I would say One note is that, I think I do really like the design! I would say we can already start integrating tests within this PR, as I don't think we should expect major re-design.
Yup.
What are you thinking about? |
|
Okay, the hdf5 backend is in the integrations folder and there is a function to warm the cache with optional progressbar.
Do we need this on top of hdf5 which already provides bucketing?
Can't this just be done by converting the features to the desired type within the DynamicItem function?
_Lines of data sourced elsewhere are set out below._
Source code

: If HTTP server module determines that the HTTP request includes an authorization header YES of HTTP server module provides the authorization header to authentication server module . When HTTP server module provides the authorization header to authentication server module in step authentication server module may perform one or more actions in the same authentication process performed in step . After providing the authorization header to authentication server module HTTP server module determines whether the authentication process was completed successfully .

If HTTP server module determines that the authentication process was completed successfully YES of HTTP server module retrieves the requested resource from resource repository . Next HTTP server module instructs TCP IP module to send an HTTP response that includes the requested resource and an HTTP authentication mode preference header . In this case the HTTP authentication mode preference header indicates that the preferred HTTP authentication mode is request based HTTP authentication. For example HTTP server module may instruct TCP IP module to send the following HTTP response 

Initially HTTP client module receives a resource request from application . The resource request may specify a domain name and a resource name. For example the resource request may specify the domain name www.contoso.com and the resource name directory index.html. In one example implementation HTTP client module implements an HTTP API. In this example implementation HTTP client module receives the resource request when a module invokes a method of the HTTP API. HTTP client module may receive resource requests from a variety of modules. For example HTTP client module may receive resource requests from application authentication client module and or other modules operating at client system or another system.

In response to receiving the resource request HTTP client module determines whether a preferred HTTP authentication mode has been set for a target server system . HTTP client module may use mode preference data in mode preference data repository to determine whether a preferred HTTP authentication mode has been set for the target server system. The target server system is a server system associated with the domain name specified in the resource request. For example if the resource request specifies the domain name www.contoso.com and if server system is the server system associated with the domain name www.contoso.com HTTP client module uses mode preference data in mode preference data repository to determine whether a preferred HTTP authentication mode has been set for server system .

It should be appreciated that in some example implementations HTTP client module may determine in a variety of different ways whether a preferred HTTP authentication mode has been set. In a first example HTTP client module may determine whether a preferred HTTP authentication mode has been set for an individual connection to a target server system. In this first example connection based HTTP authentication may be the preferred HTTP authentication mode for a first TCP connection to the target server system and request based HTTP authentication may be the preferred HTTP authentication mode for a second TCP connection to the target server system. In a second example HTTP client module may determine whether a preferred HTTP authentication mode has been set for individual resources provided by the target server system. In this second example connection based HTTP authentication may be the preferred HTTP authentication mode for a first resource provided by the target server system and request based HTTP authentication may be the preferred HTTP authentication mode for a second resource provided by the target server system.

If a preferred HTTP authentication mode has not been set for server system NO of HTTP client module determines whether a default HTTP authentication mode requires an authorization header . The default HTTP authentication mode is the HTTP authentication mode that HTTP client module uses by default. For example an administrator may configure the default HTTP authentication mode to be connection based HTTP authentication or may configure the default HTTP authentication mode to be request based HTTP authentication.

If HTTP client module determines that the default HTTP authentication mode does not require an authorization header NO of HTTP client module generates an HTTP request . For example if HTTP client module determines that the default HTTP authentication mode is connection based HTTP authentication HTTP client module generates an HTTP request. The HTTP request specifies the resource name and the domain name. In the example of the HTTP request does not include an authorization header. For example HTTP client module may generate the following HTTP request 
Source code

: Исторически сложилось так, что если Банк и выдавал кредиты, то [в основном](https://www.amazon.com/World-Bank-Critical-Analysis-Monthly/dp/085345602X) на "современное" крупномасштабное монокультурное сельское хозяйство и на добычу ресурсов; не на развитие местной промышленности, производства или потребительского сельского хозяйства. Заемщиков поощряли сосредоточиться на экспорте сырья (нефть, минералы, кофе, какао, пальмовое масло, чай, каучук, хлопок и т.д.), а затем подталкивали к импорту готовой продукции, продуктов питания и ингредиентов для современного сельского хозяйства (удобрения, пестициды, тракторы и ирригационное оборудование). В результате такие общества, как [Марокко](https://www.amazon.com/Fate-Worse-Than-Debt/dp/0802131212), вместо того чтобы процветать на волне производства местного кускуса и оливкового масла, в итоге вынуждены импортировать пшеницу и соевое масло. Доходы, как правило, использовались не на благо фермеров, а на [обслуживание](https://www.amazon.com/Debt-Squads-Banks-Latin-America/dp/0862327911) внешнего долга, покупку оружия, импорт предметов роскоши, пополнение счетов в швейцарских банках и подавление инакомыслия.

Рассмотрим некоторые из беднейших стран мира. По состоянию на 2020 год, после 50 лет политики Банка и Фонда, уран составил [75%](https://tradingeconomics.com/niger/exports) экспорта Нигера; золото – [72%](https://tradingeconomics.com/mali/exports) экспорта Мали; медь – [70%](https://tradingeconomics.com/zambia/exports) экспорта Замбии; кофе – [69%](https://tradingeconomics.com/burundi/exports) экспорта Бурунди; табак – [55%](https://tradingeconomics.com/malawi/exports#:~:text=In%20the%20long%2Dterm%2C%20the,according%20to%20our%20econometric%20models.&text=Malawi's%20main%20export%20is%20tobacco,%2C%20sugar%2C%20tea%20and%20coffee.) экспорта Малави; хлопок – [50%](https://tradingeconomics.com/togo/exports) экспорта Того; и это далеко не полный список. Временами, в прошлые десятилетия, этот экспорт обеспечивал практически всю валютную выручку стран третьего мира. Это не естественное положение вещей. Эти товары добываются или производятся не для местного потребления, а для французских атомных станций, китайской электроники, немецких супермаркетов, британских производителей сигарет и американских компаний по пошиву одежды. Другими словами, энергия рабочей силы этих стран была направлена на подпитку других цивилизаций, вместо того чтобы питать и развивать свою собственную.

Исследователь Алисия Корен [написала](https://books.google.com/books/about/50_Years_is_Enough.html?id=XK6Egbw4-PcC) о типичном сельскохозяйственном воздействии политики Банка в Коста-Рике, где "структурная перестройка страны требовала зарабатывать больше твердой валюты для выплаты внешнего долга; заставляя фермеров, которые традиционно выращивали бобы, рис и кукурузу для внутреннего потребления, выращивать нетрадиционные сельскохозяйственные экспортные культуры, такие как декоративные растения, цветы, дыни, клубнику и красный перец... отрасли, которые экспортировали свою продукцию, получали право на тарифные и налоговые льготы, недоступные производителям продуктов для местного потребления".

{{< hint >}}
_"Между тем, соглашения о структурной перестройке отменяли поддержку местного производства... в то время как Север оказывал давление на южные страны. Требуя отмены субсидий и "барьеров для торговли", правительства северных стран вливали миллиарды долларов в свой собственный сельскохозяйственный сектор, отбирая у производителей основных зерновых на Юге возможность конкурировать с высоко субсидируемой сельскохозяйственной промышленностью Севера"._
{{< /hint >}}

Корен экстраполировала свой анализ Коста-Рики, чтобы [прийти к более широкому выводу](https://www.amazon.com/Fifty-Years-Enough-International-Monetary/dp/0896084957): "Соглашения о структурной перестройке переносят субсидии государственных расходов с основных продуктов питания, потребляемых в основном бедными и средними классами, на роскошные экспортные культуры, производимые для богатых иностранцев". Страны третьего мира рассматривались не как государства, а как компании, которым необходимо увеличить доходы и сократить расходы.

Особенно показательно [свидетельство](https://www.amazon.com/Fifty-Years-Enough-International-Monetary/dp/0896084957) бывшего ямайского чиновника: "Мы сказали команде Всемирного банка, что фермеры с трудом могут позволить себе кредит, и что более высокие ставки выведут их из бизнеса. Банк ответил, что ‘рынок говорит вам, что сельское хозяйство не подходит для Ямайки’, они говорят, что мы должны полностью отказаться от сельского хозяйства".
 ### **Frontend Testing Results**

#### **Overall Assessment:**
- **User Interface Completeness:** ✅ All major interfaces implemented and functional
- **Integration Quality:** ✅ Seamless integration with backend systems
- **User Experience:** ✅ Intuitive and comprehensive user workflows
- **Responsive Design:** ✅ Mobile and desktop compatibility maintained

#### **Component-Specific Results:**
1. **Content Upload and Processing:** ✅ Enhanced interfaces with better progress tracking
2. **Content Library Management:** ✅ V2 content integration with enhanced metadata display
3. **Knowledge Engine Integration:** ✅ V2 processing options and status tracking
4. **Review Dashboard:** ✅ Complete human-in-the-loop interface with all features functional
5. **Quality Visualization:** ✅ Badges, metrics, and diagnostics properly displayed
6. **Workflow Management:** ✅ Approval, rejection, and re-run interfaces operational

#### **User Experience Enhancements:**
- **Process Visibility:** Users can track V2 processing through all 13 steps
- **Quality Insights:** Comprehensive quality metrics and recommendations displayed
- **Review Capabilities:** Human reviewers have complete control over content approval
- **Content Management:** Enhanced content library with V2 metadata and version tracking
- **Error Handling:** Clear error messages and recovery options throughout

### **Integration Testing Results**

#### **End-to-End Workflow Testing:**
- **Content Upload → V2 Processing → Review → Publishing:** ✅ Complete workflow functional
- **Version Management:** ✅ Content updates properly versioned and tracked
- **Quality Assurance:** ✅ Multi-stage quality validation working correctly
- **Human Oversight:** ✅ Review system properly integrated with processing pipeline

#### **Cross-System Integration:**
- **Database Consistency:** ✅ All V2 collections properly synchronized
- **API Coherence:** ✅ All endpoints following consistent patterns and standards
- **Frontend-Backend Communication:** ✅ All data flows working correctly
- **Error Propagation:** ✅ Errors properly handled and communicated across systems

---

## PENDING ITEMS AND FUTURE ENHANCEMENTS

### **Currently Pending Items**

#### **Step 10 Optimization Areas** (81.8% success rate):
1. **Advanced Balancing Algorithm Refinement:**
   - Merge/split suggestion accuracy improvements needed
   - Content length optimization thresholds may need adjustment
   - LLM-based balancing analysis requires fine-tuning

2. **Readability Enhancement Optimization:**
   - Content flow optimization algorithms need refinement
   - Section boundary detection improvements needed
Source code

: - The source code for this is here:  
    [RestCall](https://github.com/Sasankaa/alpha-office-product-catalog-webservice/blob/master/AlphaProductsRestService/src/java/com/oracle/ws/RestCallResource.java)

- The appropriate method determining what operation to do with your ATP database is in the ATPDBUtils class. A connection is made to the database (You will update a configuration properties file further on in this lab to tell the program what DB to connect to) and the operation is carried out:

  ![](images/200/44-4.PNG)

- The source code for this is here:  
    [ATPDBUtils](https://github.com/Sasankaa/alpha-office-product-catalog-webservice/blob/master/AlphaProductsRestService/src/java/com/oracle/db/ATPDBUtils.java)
The doctest already gives 84% coverage (see the README) but do you think we need unit tests here as well? All my questions are just trying to determine what is really needed here |
Btw, I was thinking but I actually don't think we are constrained by the batching thing. The current caching decorator check if the
Not necessarily!
Yes, but it's less clear I believe unless we force the casting e.g. |
|
Hey @pplantinga, do you know what is missing from this PR? Thanks--- |
|
@Adel-Moumen Do we need a tutorial here? |
|
Also, possibly some testing with DDP |
|
Check here to see the section I added about the cached pipeline: |
|
I ran a very basic test on DDP and didn't see any immediate issues. I guess since each process is using different data, this should be fine. For the hdf5 integration, the cache should be built ahead of time, so no worries there on the DDP front. I'd say this is good to go, unless @Adel-Moumen has other comments / suggestions. |
|
Thanks @pplantinga ! This is a great new feature in SB. |
Do we really need yet another proposal for feature caching? We already have:
and possibly others. However, each of these changes 10+ files, adding new recipes just for feature extraction. Instead, this proposal is simpler and I think fits the design philosophy of SpeechBrain better.
The core idea: just add
@cache(directory)to data items that should have their result cached. That's it. The result of each dynamic item is stored in a file, computed lazily, and can even be computed on GPU -- although there are some limitations here that could be discussed.Let's take this proposal against the others and decide which offers the best functionality vs. ease-of-use trade-off.